The next piece had very special meaning for her and nearly brought tears again. She held the three shiny nodules of iron pyrite, stuck together, tight in her fist. It was given by her totem to let her know her son would live. The last was a piece of black manganese dioxide. Mog-ur gave it to her when she was made a medicine woman, along with a piece of the spirit of every member of the Clan. Suddenly she had a thought that bothered her. Does that mean when Broud cursed me, he cursed everyone? When Iza died, Creb took back the spirits, so she wouldn't take them with her to the spirit world. No one took them back from me.

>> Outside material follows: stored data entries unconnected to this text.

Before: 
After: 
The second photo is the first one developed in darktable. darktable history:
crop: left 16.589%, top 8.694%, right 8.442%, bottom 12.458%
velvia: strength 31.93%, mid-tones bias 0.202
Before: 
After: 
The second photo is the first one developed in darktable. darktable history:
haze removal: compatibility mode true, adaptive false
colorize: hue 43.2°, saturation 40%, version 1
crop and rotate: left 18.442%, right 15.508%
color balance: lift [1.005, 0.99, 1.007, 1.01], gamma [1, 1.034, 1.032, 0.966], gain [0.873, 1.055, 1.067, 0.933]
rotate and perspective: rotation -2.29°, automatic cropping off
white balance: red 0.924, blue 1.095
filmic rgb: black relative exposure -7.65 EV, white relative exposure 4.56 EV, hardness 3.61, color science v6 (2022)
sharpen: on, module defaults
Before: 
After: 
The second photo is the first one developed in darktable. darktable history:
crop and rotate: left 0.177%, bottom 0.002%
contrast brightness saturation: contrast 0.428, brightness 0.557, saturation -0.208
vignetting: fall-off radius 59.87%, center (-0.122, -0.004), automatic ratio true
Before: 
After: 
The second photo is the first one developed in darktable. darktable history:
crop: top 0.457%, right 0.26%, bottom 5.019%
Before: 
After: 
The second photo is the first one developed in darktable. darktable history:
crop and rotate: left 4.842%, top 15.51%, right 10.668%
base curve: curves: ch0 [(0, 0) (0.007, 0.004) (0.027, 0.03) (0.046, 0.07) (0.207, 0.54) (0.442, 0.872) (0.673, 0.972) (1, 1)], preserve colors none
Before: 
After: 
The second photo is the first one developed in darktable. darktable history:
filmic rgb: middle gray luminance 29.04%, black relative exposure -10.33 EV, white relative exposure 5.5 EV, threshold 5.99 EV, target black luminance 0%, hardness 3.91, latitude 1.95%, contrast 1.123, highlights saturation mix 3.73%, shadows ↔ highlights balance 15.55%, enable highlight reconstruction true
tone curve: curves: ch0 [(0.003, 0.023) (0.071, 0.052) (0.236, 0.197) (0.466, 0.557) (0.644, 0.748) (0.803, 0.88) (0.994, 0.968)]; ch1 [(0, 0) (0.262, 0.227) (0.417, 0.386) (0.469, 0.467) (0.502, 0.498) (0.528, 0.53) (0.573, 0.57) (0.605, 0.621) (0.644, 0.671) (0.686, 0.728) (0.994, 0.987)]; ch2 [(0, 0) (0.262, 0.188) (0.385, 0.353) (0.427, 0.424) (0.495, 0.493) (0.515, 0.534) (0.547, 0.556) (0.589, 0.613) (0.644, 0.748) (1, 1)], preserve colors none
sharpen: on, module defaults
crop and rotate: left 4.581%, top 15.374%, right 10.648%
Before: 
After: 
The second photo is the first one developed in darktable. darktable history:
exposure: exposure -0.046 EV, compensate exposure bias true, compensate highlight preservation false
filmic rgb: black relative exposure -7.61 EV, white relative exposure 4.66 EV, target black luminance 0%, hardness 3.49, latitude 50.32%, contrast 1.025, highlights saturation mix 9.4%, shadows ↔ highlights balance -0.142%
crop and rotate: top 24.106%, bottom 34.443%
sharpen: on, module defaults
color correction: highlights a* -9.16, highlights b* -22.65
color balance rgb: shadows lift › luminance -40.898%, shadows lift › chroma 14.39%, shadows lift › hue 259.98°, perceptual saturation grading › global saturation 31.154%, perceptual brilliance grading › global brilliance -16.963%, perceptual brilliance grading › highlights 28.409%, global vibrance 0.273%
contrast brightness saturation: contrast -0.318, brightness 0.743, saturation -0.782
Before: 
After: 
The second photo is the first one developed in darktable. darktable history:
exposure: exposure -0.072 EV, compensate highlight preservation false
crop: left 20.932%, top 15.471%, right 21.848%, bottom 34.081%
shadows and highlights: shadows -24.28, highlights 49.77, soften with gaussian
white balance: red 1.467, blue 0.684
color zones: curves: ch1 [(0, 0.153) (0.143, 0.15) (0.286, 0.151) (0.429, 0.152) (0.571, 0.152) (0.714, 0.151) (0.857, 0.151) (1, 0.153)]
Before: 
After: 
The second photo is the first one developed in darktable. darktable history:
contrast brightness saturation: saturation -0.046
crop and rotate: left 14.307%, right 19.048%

A sense of forboding washed over her. Ever since the Clan Gathering, where Creb had learned in some inexplicable way that she was different, she had occasionally felt this strange disorientation, as though be had changed her. She felt a tingling, a prickling, a goose-bump-raising nausea and weakness, and a deep fear of what her death might mean to the entire Clan.
She tried to shake off the feeling. Picking up the leather pouch, she put her collection back in, then added the quartz crystal. She retied the amulet and examined the thong for signs of wear. Creb told her she would die if she ever lost it. She noticed a slight difference in weight when she put it back on.
Sitting alone on the rocky beach, Ayla wondered what had happened before she was found. She could not recall anything of her life before, but she was so different. Too tall, too pale, her face nothing like those of the rest of the Clan. She had seen her reflection in the still pool; she was ugly. Broud had told her often enough, but everyone thought so. She was a big ugly woman; no man wanted her.
I never wanted one of them, either, she thought. Iza said I needed a man of my own, but will a man of the Others want me any more than a man of the Clan? No one wants a big ugly woman. Maybe it's just as well to stay here. How do I know I'd find a mate even if I did find the Others?
4
Jondalar crouched low and watched the herd through a screen of tall, golden-green grass, bent with the weight of unripe seed heads. The smell of horse was strong, not from the dry wind in his face carrying their hot rangy odor, but from the ripe dung he had rubbed on his body and held in his armpits to disguise his own scent if the wind shifted.